#### Document understanding data
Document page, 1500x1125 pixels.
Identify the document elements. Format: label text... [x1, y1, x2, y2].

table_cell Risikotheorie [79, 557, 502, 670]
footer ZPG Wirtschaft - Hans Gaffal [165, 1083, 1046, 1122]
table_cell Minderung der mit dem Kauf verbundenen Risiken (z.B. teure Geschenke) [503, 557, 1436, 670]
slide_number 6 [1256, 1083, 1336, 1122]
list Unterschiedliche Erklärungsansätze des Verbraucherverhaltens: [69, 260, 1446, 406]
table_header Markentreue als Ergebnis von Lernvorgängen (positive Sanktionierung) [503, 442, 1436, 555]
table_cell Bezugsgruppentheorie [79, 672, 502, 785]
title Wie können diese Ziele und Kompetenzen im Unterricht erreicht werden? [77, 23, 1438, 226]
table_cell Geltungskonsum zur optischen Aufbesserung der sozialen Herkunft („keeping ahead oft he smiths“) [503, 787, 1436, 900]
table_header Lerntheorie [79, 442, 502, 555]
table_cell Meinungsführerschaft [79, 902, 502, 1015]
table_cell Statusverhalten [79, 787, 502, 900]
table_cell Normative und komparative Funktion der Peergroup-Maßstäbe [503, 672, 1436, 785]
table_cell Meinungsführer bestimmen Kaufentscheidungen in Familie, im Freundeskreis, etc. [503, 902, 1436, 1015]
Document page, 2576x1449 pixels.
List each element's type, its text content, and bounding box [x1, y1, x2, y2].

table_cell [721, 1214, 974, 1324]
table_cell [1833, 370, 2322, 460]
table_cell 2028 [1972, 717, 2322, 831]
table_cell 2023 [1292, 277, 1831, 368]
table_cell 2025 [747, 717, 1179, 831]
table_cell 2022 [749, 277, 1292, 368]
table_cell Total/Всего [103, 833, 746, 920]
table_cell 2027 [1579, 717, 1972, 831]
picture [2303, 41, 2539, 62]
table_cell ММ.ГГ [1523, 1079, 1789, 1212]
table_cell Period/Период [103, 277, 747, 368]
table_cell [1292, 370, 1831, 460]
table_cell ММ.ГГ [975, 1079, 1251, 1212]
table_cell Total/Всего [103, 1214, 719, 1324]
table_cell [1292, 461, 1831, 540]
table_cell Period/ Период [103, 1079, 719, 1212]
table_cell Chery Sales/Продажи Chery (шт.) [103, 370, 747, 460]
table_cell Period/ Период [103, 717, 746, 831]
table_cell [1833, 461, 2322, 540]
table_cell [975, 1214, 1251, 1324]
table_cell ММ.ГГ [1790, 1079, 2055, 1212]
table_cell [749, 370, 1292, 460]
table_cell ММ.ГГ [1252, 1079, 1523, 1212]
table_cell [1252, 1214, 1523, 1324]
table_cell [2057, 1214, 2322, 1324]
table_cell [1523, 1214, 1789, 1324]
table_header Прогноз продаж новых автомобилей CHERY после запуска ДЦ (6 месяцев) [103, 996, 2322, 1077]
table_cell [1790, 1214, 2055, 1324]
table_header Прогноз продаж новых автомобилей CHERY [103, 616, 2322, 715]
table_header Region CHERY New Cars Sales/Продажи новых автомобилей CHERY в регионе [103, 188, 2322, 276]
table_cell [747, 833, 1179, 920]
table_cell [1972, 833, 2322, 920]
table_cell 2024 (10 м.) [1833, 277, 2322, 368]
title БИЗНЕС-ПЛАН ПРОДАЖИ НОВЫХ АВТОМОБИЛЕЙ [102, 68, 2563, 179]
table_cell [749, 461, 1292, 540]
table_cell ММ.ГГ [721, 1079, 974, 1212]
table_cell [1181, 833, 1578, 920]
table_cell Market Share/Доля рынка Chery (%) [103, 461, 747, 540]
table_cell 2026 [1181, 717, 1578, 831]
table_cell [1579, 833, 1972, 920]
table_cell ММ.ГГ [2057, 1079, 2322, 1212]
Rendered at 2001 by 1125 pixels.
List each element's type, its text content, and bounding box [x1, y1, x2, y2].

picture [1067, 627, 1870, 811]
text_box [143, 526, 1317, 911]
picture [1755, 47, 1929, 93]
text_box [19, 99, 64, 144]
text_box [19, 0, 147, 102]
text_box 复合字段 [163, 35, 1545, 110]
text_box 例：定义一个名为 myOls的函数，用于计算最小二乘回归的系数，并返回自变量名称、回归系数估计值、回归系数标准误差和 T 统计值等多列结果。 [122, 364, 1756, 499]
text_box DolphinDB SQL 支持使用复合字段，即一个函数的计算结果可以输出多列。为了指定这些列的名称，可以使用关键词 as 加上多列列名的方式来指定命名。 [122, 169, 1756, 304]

#### Exercise instructions
Print all of the data exactly as it stands above.

#### Written response
Document page, 1500x1125 pixels.
Identify the document elements. Format: label text... [x1, y1, x2, y2].

table_cell Risikotheorie [79, 557, 502, 670]
footer ZPG Wirtschaft - Hans Gaffal [165, 1083, 1046, 1122]
table_cell Minderung der mit dem Kauf verbundenen Risiken (z.B. teure Geschenke) [503, 557, 1436, 670]
slide_number 6 [1256, 1083, 1336, 1122]
list Unterschiedliche Erklärungsansätze des Verbraucherverhaltens: [69, 260, 1446, 406]
table_header Markentreue als Ergebnis von Lernvorgängen (positive Sanktionierung) [503, 442, 1436, 555]
table_cell Bezugsgruppentheorie [79, 672, 502, 785]
title Wie können diese Ziele und Kompetenzen im Unterricht erreicht werden? [77, 23, 1438, 226]
table_cell Geltungskonsum zur optischen Aufbesserung der sozialen Herkunft („keeping ahead oft he smiths“) [503, 787, 1436, 900]
table_header Lerntheorie [79, 442, 502, 555]
table_cell Meinungsführerschaft [79, 902, 502, 1015]
table_cell Statusverhalten [79, 787, 502, 900]
table_cell Normative und komparative Funktion der Peergroup-Maßstäbe [503, 672, 1436, 785]
table_cell Meinungsführer bestimmen Kaufentscheidungen in Familie, im Freundeskreis, etc. [503, 902, 1436, 1015]
Document page, 2576x1449 pixels.
List each element's type, its text content, and bounding box [x1, y1, x2, y2].

table_cell [721, 1214, 974, 1324]
table_cell [1833, 370, 2322, 460]
table_cell 2028 [1972, 717, 2322, 831]
table_cell 2023 [1292, 277, 1831, 368]
table_cell 2025 [747, 717, 1179, 831]
table_cell 2022 [749, 277, 1292, 368]
table_cell Total/Всего [103, 833, 746, 920]
table_cell 2027 [1579, 717, 1972, 831]
picture [2303, 41, 2539, 62]
table_cell ММ.ГГ [1523, 1079, 1789, 1212]
table_cell Period/Период [103, 277, 747, 368]
table_cell [1292, 370, 1831, 460]
table_cell ММ.ГГ [975, 1079, 1251, 1212]
table_cell Total/Всего [103, 1214, 719, 1324]
table_cell [1292, 461, 1831, 540]
table_cell Period/ Период [103, 1079, 719, 1212]
table_cell Chery Sales/Продажи Chery (шт.) [103, 370, 747, 460]
table_cell Period/ Период [103, 717, 746, 831]
table_cell [1833, 461, 2322, 540]
table_cell [975, 1214, 1251, 1324]
table_cell ММ.ГГ [1790, 1079, 2055, 1212]
table_cell [749, 370, 1292, 460]
table_cell ММ.ГГ [1252, 1079, 1523, 1212]
table_cell [1252, 1214, 1523, 1324]
table_cell [2057, 1214, 2322, 1324]
table_cell [1523, 1214, 1789, 1324]
table_header Прогноз продаж новых автомобилей CHERY после запуска ДЦ (6 месяцев) [103, 996, 2322, 1077]
table_cell [1790, 1214, 2055, 1324]
table_header Прогноз продаж новых автомобилей CHERY [103, 616, 2322, 715]
table_header Region CHERY New Cars Sales/Продажи новых автомобилей CHERY в регионе [103, 188, 2322, 276]
table_cell [747, 833, 1179, 920]
table_cell [1972, 833, 2322, 920]
table_cell 2024 (10 м.) [1833, 277, 2322, 368]
title БИЗНЕС-ПЛАН ПРОДАЖИ НОВЫХ АВТОМОБИЛЕЙ [102, 68, 2563, 179]
table_cell [749, 461, 1292, 540]
table_cell ММ.ГГ [721, 1079, 974, 1212]
table_cell [1181, 833, 1578, 920]
table_cell Market Share/Доля рынка Chery (%) [103, 461, 747, 540]
table_cell 2026 [1181, 717, 1578, 831]
table_cell [1579, 833, 1972, 920]
table_cell ММ.ГГ [2057, 1079, 2322, 1212]
Rendered at 2001 by 1125 pixels.
List each element's type, its text content, and bounding box [x1, y1, x2, y2].

picture [1067, 627, 1870, 811]
text_box [143, 526, 1317, 911]
picture [1755, 47, 1929, 93]
text_box [19, 99, 64, 144]
text_box [19, 0, 147, 102]
text_box 复合字段 [163, 35, 1545, 110]
text_box 例：定义一个名为 myOls的函数，用于计算最小二乘回归的系数，并返回自变量名称、回归系数估计值、回归系数标准误差和 T 统计值等多列结果。 [122, 364, 1756, 499]
text_box DolphinDB SQL 支持使用复合字段，即一个函数的计算结果可以输出多列。为了指定这些列的名称，可以使用关键词 as 加上多列列名的方式来指定命名。 [122, 169, 1756, 304]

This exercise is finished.